▶ Exercise details: This exercise asks for an exact copy of every entry below, with pictures omitted.
[Available data Boundary: Start]
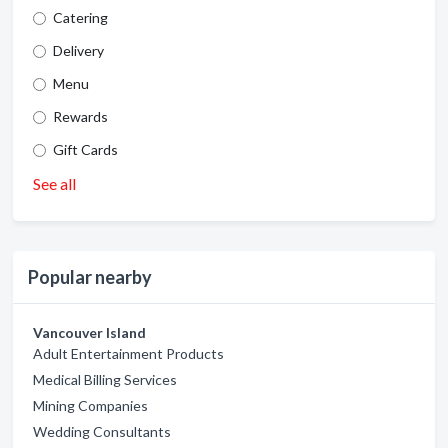
Catering
Delivery
Menu
Rewards
Gift Cards
See all
Popular nearby
Vancouver Island
Adult Entertainment Products
Medical Billing Services
Mining Companies
Wedding Consultants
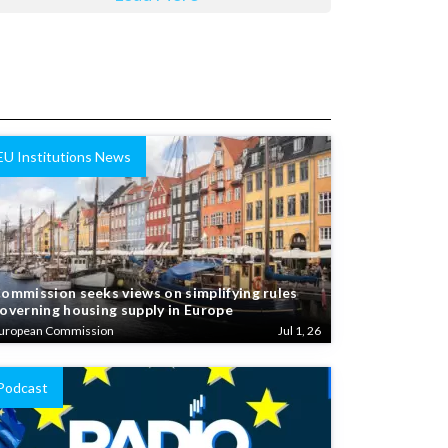
EU Institutions News
ommission seeks views on simplifying rules
overning housing supply in Europe
uropean Commission
Jul 1, 26
Podcast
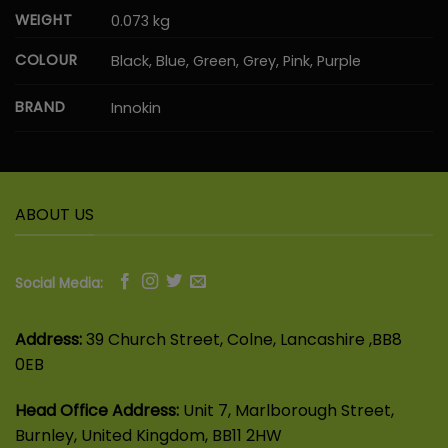
WEIGHT
0.073 kg
COLOUR
Black, Blue, Green, Grey, Pink, Purple
BRAND
Innokin
ABOUT US
Social Media:
Address:
39 Church Street, Colne, Lancashire ,BB8
0EB
Head Office Address:
Unit 7, Marlborough Street,
Burnley, United Kingdom, BB11 2HW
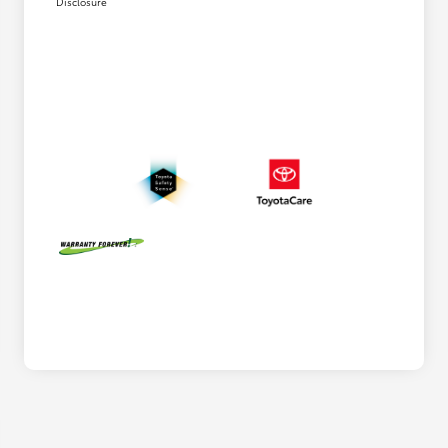
Disclosure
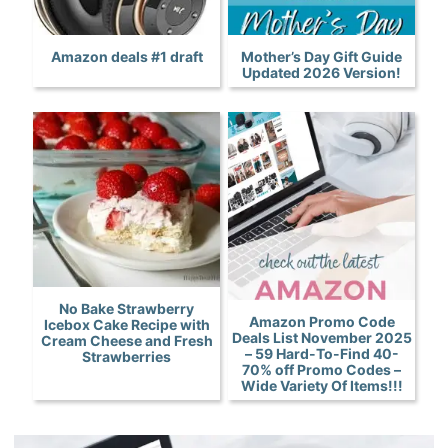
Amazon deals #1 draft
Mother’s Day Gift Guide
Updated 2026 Version!
No Bake Strawberry
Amazon Promo Code
Icebox Cake Recipe with
Deals List November 2025
Cream Cheese and Fresh
– 59 Hard-To-Find 40-
Strawberries
70% off Promo Codes –
Wide Variety Of Items!!!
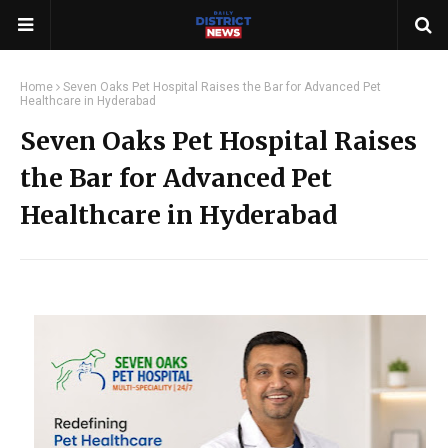
Home
Seven Oaks Pet Hospital Raises the Bar for Advanced Pet
Healthcare in Hyderabad
Seven Oaks Pet Hospital Raises
the Bar for Advanced Pet
Healthcare in Hyderabad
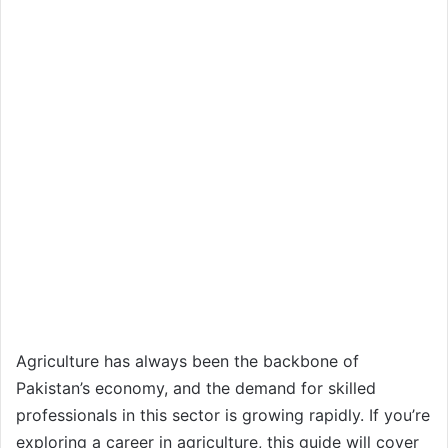
Agriculture has always been the backbone of
Pakistan’s economy, and the demand for skilled
professionals in this sector is growing rapidly. If you’re
exploring a career in agriculture, this guide will cover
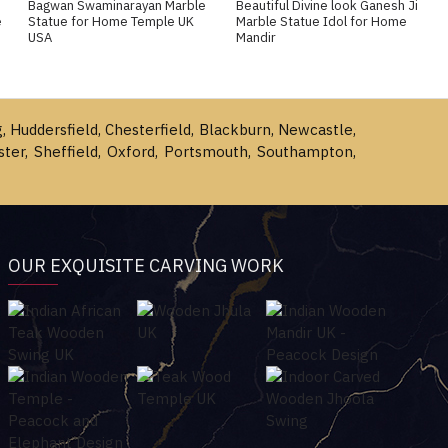
Bagwan Swaminarayan Marble
Beautiful Divine look Ganesh Ji
e
Statue for Home Temple UK
Marble Statue Idol for Home
USA
Mandir
g, Huddersfield, Chesterfield, Blackburn, Newcastle,
ster, Sheffield, Oxford, Portsmouth, Southampton,
OUR EXQUISITE CARVING WORK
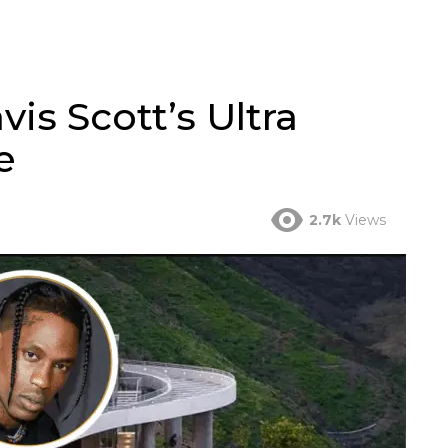
vis Scott’s Ultra
e
2.7k
Views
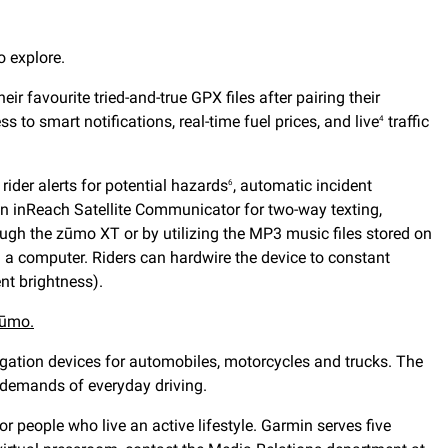
o explore.
heir favourite tried-and-true GPX files after pairing their
 to smart notifications, real-time fuel prices, and live
traffic
4
, rider alerts for potential hazards
, automatic incident
6
 inReach Satellite Communicator for two-way texting,
ough the zūmo XT or by utilizing the MP3 music files stored on
 a computer. Riders can hardwire the device to constant
nt brightness).
ūmo.
gation devices for automobiles, motorcycles and trucks. The
e demands of everyday driving.
 people who live an active lifestyle. Garmin serves five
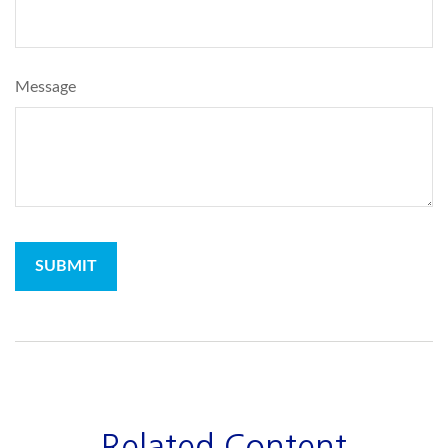
Message
Related Content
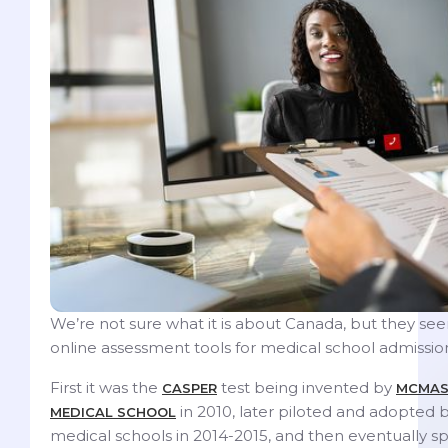
We’re not sure what it is about Canada, but they see
online assessment tools for medical school admissio
First it was the
test being invented by
CASPER
MCMAS
in 2010, later piloted and adopted 
MEDICAL SCHOOL
medical schools in 2014-2015, and then eventually s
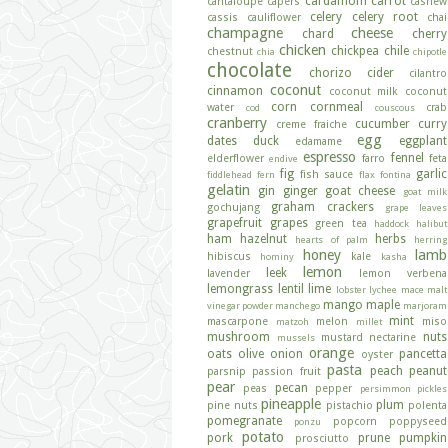
cardamom
carrot
cantaloupe
capers
cashew
celery
celery root
cassis
cauliflower
chai
champagne
cheese
chard
cherry
chicken
chickpea
chile
chestnut
chia
chipotle
chocolate
chorizo
cider
cilantro
coconut
cinnamon
coconut milk
coconut
corn
cornmeal
water
crab
cod
couscous
cranberry
cucumber
curry
creme fraiche
egg
dates
duck
eggplant
edamame
espresso
fennel
elderflower
farro
feta
endive
fig
garlic
fish sauce
fiddlehead fern
flax
fontina
gelatin
gin
ginger
goat cheese
goat milk
graham crackers
gochujang
grape leaves
grapefruit
grapes
green tea
haddock
halibut
ham
hazelnut
herbs
hearts of palm
herring
honey
lamb
hibiscus
kale
hominy
kasha
lemon
leek
lavender
lemon verbena
lemongrass
lentil
lime
lobster
lychee
mace
malt
mango
maple
vinegar powder
manchego
marjoram
mint
mascarpone
melon
miso
matzoh
millet
mushroom
nuts
mustard
nectarine
mussels
orange
oats
olive
onion
pancetta
oyster
pasta
peach
peanut
parsnip
passion fruit
pear
pecan
peas
pepper
persimmon
pickles
pineapple
plum
pine nuts
pistachio
polenta
pomegranate
popcorn
poppyseed
ponzu
potato
pork
prune
pumpkin
prosciutto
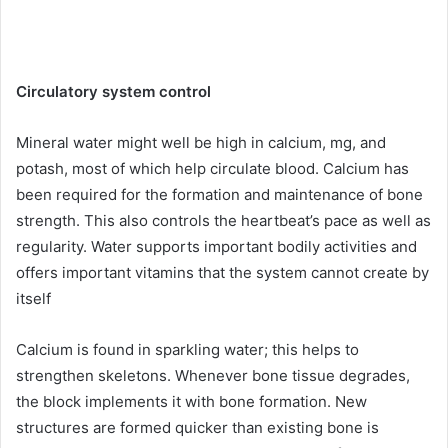
Circulatory system control
Mineral water might well be high in calcium, mg, and
potash, most of which help circulate blood. Calcium has
been required for the formation and maintenance of bone
strength. This also controls the heartbeat’s pace as well as
regularity. Water supports important bodily activities and
offers important vitamins that the system cannot create by
itself
Calcium is found in sparkling water; this helps to
strengthen skeletons. Whenever bone tissue degrades,
the block implements it with bone formation. New
structures are formed quicker than existing bone is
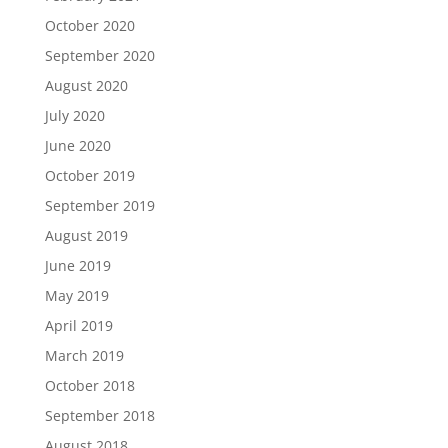
October 2020
September 2020
August 2020
July 2020
June 2020
October 2019
September 2019
August 2019
June 2019
May 2019
April 2019
March 2019
October 2018
September 2018
August 2018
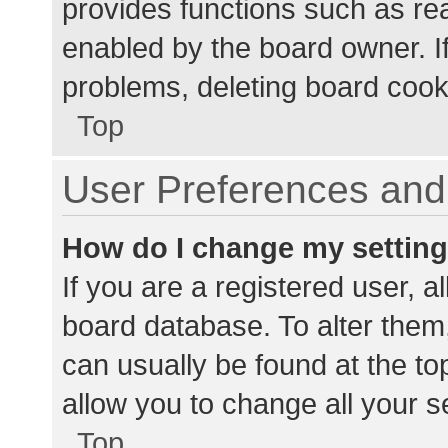
provides functions such as re
enabled by the board owner. If
problems, deleting board cook
Top
User Preferences and 
How do I change my settin
If you are a registered user, al
board database. To alter them,
can usually be found at the to
allow you to change all your s
Top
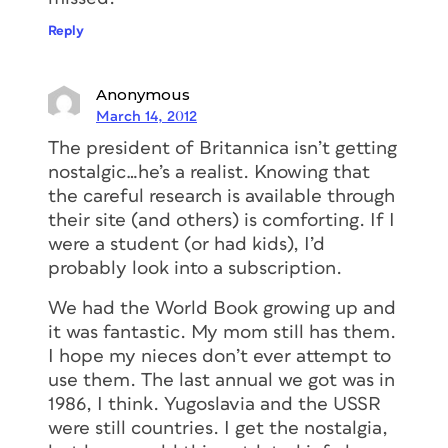
Reply
Anonymous
March 14, 2012
The president of Britannica isn’t getting
nostalgic…he’s a realist. Knowing that
the careful research is available through
their site (and others) is comforting. If I
were a student (or had kids), I’d
probably look into a subscription.
We had the World Book growing up and
it was fantastic. My mom still has them.
I hope my nieces don’t ever attempt to
use them. The last annual we got was in
1986, I think. Yugoslavia and the USSR
were still countries. I get the nostalgia,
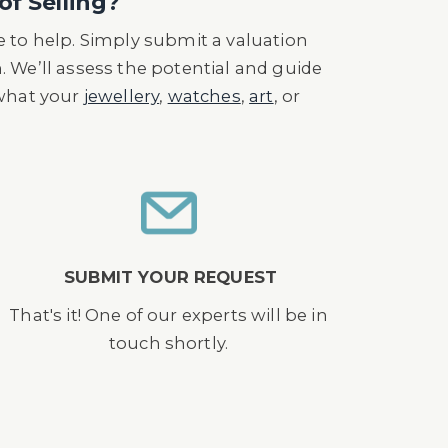
of Selling?
 to help. Simply submit a valuation
n. We’ll assess the potential and guide
 what your
jewellery
,
watches
,
art
, or
SUBMIT YOUR REQUEST
That's it! One of our experts will be in
touch shortly.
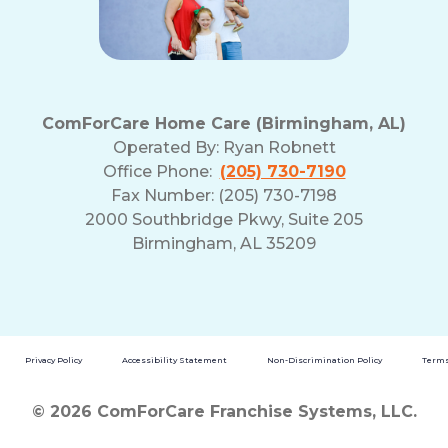
ComForCare Home Care (Birmingham, AL)
Operated By:
Ryan Robnett
Office Phone:
(205) 730-7190
Fax Number: (205) 730-7198
2000 Southbridge Pkwy, Suite 205
Birmingham, AL 35209
Privacy Policy
Accessibility Statement
Non-Discrimination Policy
Terms
© 2026 ComForCare Franchise Systems, LLC.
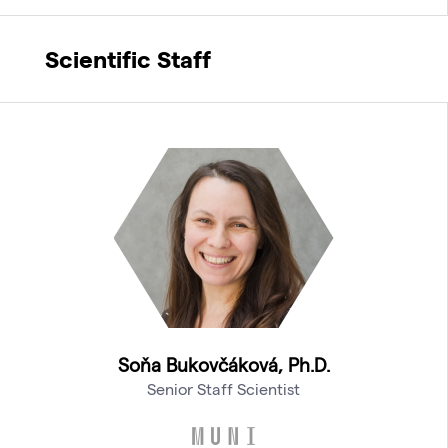
Scientific Staff
Soňa Bukovčáková, Ph.D.
Senior Staff Scientist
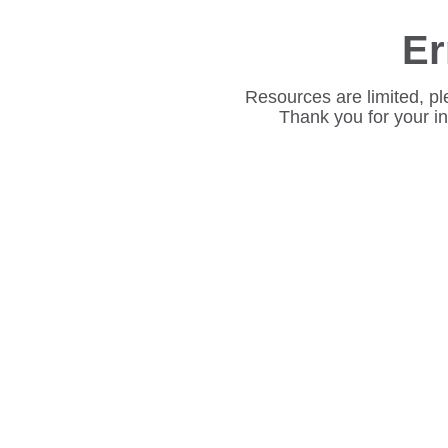
Er
Resources are limited, pl
Thank you for your i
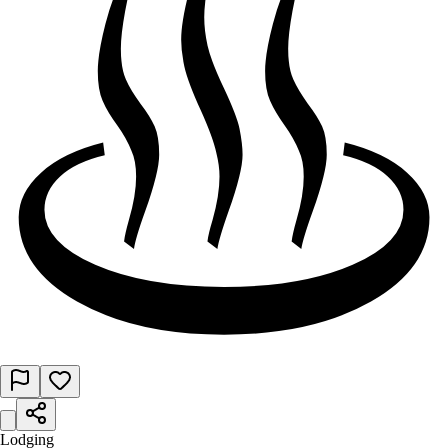
Lodging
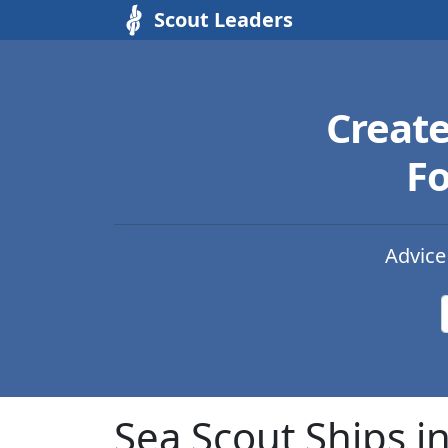
Scout Leaders
Creat
Fo
Advice
Sea Scout Ships i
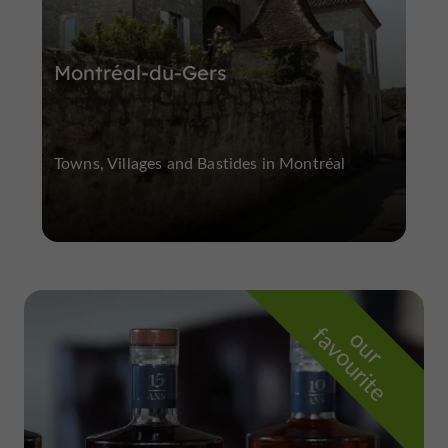
Montréal-du-Gers
Towns, Villages and Bastides in Montréal
f
e
o
u
r
a
v
o
u
r
i
t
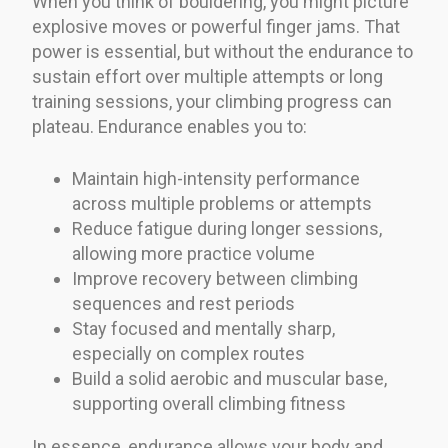
When you think of bouldering, you might picture
explosive moves or powerful finger jams. That
power is essential, but without the endurance to
sustain effort over multiple attempts or long
training sessions, your climbing progress can
plateau. Endurance enables you to:
Maintain high-intensity performance
across multiple problems or attempts
Reduce fatigue during longer sessions,
allowing more practice volume
Improve recovery between climbing
sequences and rest periods
Stay focused and mentally sharp,
especially on complex routes
Build a solid aerobic and muscular base,
supporting overall climbing fitness
In essence, endurance allows your body and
[Available data Boundary: End]
▶ Answer for the task:
Catering
Delivery
Menu
Rewards
Gift Cards
See all
Popular nearby
Vancouver Island
Adult Entertainment Products
Medical Billing Services
Mining Companies
Wedding Consultants
EU Institutions News
ommission seeks views on simplifying rules
overning housing supply in Europe
uropean Commission
Jul 1, 26
Podcast
WEIGHT
0.073 kg
COLOUR
Black, Blue, Green, Grey, Pink, Purple
BRAND
Innokin
ABOUT US
Social Media:
Address:
39 Church Street, Colne, Lancashire ,BB8
0EB
Head Office Address:
Unit 7, Marlborough Street,
Burnley, United Kingdom, BB11 2HW
Disclosure
Amazon deals #1 draft
Mother’s Day Gift Guide
Updated 2026 Version!
No Bake Strawberry
Amazon Promo Code
Icebox Cake Recipe with
Deals List November 2025
Cream Cheese and Fresh
– 59 Hard-To-Find 40-
Strawberries
70% off Promo Codes –
Wide Variety Of Items!!!
Home
Seven Oaks Pet Hospital Raises the Bar for Advanced Pet
Healthcare in Hyderabad
Seven Oaks Pet Hospital Raises
the Bar for Advanced Pet
Healthcare in Hyderabad
Agriculture has always been the backbone of
Pakistan’s economy, and the demand for skilled
professionals in this sector is growing rapidly. If you’re
exploring a career in agriculture, this guide will cover
Bagwan Swaminarayan Marble
Beautiful Divine look Ganesh Ji
e
Statue for Home Temple UK
Marble Statue Idol for Home
USA
Mandir
g, Huddersfield, Chesterfield, Blackburn, Newcastle,
ster, Sheffield, Oxford, Portsmouth, Southampton,
OUR EXQUISITE CARVING WORK
vis Scott’s Ultra
e
2.7k
Views
o explore.
heir favourite tried-and-true GPX files after pairing their
 to smart notifications, real-time fuel prices, and live
traffic
4
, rider alerts for potential hazards
, automatic incident
6
 inReach Satellite Communicator for two-way texting,
ough the zūmo XT or by utilizing the MP3 music files stored on
 a computer. Riders can hardwire the device to constant
nt brightness).
ūmo.
gation devices for automobiles, motorcycles and trucks. The
e demands of everyday driving.
 people who live an active lifestyle. Garmin serves five
Message
Related Content
We’re not sure what it is about Canada, but they see
online assessment tools for medical school admissio
First it was the
test being invented by
CASPER
MCMAS
in 2010, later piloted and adopted 
MEDICAL SCHOOL
medical schools in 2014-2015, and then eventually s
cardamom
carrot
cantaloupe
capers
cashew
celery
celery root
cassis
cauliflower
chai
champagne
cheese
chard
cherry
chicken
chickpea
chile
chestnut
chia
chipotle
chocolate
chorizo
cider
cilantro
coconut
cinnamon
coconut milk
coconut
corn
cornmeal
water
crab
cod
couscous
cranberry
cucumber
curry
creme fraiche
egg
dates
duck
eggplant
edamame
espresso
fennel
elderflower
farro
feta
endive
fig
garlic
fish sauce
fiddlehead fern
flax
fontina
gelatin
gin
ginger
goat cheese
goat milk
graham crackers
gochujang
grape leaves
grapefruit
grapes
green tea
haddock
halibut
ham
hazelnut
herbs
hearts of palm
herring
honey
lamb
hibiscus
kale
hominy
kasha
lemon
leek
lavender
lemon verbena
lemongrass
lentil
lime
lobster
lychee
mace
malt
mango
maple
vinegar powder
manchego
marjoram
mint
mascarpone
melon
miso
matzoh
millet
mushroom
nuts
mustard
nectarine
mussels
orange
oats
olive
onion
pancetta
oyster
pasta
peach
peanut
parsnip
passion fruit
pear
pecan
peas
pepper
persimmon
pickles
pineapple
plum
pine nuts
pistachio
polenta
pomegranate
popcorn
poppyseed
ponzu
potato
pork
prune
pumpkin
prosciutto
Circulatory system control
Mineral water might well be high in calcium, mg, and
potash, most of which help circulate blood. Calcium has
been required for the formation and maintenance of bone
strength. This also controls the heartbeat’s pace as well as
regularity. Water supports important bodily activities and
offers important vitamins that the system cannot create by
itself
Calcium is found in sparkling water; this helps to
strengthen skeletons. Whenever bone tissue degrades,
the block implements it with bone formation. New
structures are formed quicker than existing bone is
October 2020
September 2020
August 2020
July 2020
June 2020
October 2019
September 2019
August 2019
June 2019
May 2019
April 2019
March 2019
October 2018
September 2018
August 2018
provides functions such as re
enabled by the board owner. If
problems, deleting board cook
Top
User Preferences and 
How do I change my settin
If you are a registered user, al
board database. To alter them,
can usually be found at the to
allow you to change all your s
Top
Reply
Anonymous
March 14, 2012
The president of Britannica isn’t getting
nostalgic…he’s a realist. Knowing that
the careful research is available through
their site (and others) is comforting. If I
were a student (or had kids), I’d
probably look into a subscription.
We had the World Book growing up and
it was fantastic. My mom still has them.
I hope my nieces don’t ever attempt to
use them. The last annual we got was in
1986, I think. Yugoslavia and the USSR
were still countries. I get the nostalgia,
of Selling?
 to help. Simply submit a valuation
n. We’ll assess the potential and guide
 what your
jewellery
,
watches
,
art
, or
SUBMIT YOUR REQUEST
That's it! One of our experts will be in
touch shortly.
ComForCare Home Care (Birmingham, AL)
Operated By:
Ryan Robnett
Office Phone:
(205) 730-7190
Fax Number: (205) 730-7198
2000 Southbridge Pkwy, Suite 205
Birmingham, AL 35209
Privacy Policy
Accessibility Statement
Non-Discrimination Policy
Terms
© 2026 ComForCare Franchise Systems, LLC.
Scientific Staff
Soňa Bukovčáková, Ph.D.
Senior Staff Scientist
Er
Resources are limited, pl
Thank you for your i
Lodging
Scout Leaders
Creat
Fo
Advice
Sea Scout Ships i
Montréal-du-Gers
Towns, Villages and Bastides in Montréal
f
e
o
u
r
a
v
o
u
r
i
t
When you think of bouldering, you might picture
explosive moves or powerful finger jams. That
power is essential, but without the endurance to
sustain effort over multiple attempts or long
training sessions, your climbing progress can
plateau. Endurance enables you to:
Maintain high-intensity performance
across multiple problems or attempts
Reduce fatigue during longer sessions,
allowing more practice volume
Improve recovery between climbing
sequences and rest periods
Stay focused and mentally sharp,
especially on complex routes
Build a solid aerobic and muscular base,
supporting overall climbing fitness
In essence, endurance allows your body and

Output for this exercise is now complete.